One particularly distinctive finding in the present study was that the circulating level of EPCs, the protein expression of eNOS, the number of small blood vessels and the numbers of CD31+ and vWF + cells (i.e., new endothelial cells) in CLI region were prominently increased in CLI animals with cilostazol or clopidogrel therapy. Combined treatment with cilostazol and clopidogrel was superior to either treatment used alone for enhancing exhibition of these angiogenic factors both in circulation and in the ischemic region.

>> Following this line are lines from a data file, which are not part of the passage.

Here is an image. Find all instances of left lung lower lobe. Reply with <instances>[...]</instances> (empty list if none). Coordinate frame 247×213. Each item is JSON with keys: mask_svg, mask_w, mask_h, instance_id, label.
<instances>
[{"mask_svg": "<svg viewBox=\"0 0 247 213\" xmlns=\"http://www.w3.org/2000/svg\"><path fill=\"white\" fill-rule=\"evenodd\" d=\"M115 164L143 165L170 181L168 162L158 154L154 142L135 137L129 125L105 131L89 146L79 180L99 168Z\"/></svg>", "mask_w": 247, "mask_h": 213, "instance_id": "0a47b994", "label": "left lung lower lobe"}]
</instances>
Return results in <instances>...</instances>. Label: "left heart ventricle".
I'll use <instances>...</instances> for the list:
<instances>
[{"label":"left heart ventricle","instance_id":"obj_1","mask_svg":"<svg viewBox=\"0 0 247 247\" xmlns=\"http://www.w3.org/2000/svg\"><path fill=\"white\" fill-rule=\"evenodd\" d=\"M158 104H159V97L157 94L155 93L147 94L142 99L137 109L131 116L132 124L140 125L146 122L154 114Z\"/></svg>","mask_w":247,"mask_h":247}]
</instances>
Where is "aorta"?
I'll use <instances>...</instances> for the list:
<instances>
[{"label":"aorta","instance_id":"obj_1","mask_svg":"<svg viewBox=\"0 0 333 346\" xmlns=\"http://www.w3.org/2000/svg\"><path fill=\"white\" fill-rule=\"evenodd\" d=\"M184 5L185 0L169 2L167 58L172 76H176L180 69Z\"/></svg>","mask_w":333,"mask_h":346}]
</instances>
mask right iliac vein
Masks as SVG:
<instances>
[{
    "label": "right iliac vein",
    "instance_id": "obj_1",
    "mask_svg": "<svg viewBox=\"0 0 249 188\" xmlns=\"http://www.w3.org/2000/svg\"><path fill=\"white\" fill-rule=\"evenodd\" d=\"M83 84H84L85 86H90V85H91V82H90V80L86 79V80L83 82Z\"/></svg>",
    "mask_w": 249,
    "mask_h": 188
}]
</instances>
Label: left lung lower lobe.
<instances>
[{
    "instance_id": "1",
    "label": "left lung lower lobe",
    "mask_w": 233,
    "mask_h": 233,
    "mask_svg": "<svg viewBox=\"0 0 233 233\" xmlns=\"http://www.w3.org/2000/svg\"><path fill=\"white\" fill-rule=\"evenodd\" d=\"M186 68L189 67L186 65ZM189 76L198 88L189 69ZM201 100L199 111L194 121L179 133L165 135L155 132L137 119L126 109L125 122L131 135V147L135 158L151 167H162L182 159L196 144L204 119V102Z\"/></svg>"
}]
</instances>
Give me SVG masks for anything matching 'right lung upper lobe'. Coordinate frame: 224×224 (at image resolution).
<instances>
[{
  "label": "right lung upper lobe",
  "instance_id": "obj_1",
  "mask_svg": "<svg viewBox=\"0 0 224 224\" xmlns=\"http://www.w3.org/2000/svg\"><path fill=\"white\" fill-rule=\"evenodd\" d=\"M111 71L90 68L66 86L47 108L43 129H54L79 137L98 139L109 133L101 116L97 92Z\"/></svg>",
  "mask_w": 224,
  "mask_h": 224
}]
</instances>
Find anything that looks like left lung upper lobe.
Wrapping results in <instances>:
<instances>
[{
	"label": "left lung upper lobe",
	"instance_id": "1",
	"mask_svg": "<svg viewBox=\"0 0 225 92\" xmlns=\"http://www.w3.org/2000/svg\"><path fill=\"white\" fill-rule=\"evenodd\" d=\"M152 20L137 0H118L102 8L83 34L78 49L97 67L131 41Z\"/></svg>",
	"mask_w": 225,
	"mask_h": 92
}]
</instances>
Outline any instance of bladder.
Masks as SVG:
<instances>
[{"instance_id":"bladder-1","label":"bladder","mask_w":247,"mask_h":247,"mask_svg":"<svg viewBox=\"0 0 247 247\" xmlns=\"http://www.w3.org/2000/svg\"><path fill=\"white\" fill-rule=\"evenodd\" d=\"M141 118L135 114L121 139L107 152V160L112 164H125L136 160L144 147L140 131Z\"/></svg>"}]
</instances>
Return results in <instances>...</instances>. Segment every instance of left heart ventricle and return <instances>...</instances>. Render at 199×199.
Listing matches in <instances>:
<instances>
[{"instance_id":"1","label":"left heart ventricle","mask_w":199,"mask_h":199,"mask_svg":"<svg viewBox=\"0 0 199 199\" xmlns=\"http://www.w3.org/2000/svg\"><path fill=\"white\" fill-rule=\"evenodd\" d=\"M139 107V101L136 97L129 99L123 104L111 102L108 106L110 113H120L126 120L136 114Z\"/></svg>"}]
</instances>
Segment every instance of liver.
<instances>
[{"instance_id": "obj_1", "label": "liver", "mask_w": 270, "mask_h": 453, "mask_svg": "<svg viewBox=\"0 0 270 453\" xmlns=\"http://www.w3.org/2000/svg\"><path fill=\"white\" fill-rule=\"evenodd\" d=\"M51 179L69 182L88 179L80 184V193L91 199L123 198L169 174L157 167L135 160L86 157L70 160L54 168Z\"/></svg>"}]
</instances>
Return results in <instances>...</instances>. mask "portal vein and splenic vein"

These findings may explain why the Laser Doppler results of blood flow in CLI area was significantly improved in animals that underwent monotherapy and further improved in animals receiving combined therapy in comparison to those animals without treatment. We have previously demonstrated that cilostazol therapy enhanced the eNOS mRNA expressions in both lung and right ventricle in a rat model of pulmonary arterial hypertension [26]. Additionally, cilostazol has been previously shown to enrich vasculogenesis through enhancing EPC mobilization from bone marrow to circulation and promoting the production of angiogenic factors and chemokines [i.e., eNOS, CXCR4, vascular endothelial growth factor (VEGF) and stromal cell derived factor (SDF)-1α] [30] for recruiting and mobilizing new EPCs/endothelial cells to ischemic region [31, 32]. The findings from these studies [26, 31, 32] have been reinforced by the results from another previous study [33] which has demonstrated that vardenafil, a PDE-5 inhibitor, enhanced ischemia-induced angiogenesis with mobilization of EPCs through a protein kinase G–dependent hypoxia-inducible factor (HIF)-1α/VEGF. Furthermore, it has previously been shown that clopidogrel therapy significantly increased the number of EPCs [34, 35]. Moreover, clopidogrel treatment in patients with coronary artery disease not only inhibits platelet activation but also improves endothelial function and nitric oxide bioavailability [36]. Besides, study [36] has further displayed clopidogrel improved adenylyl cyclase-mediated signaling including increased Akt- and eNOS-phosphorylation contributing to improved NO-mediated vasorelaxation [36] and EPC mobilization[34, 35]. Accordingly, in addition to reinforcing these previous findings [26, 31–36], our results raise the possibility of using a combined regimen for CLI patients who are not candidates for bypass surgery and catheter-based intervention.

Study limitations

This study has several limitations. First, this study did not investigate the contribution of cilostazol or clopidogrel to anti-thrombosis and anti-platelet activity. Therefore, it is unclear whether reducing thrombosis and platelet activity would potentially contribute to increase in blood flow in the CLI area. Second, the underlying mechanism responsible for the upregulation of EPCs in circulation and the new endothelial cells in CLI region has not been explored in the current study. A previous study suggested that these changes could be due to mobilization from the bone marrow, or alternatively a decrease in the peripheral apoptotic destruction of EPCs [34]. Third, the results of the current study did not address whether the mechanisms of cilostazol and clopidogrel therapy were the same or different and if the high dosage of cilostazol or clopidogrel might work as well as both of them in the moderate for increasing EPC number in circulation and generating eNOS and angiogenesis in ischemia area.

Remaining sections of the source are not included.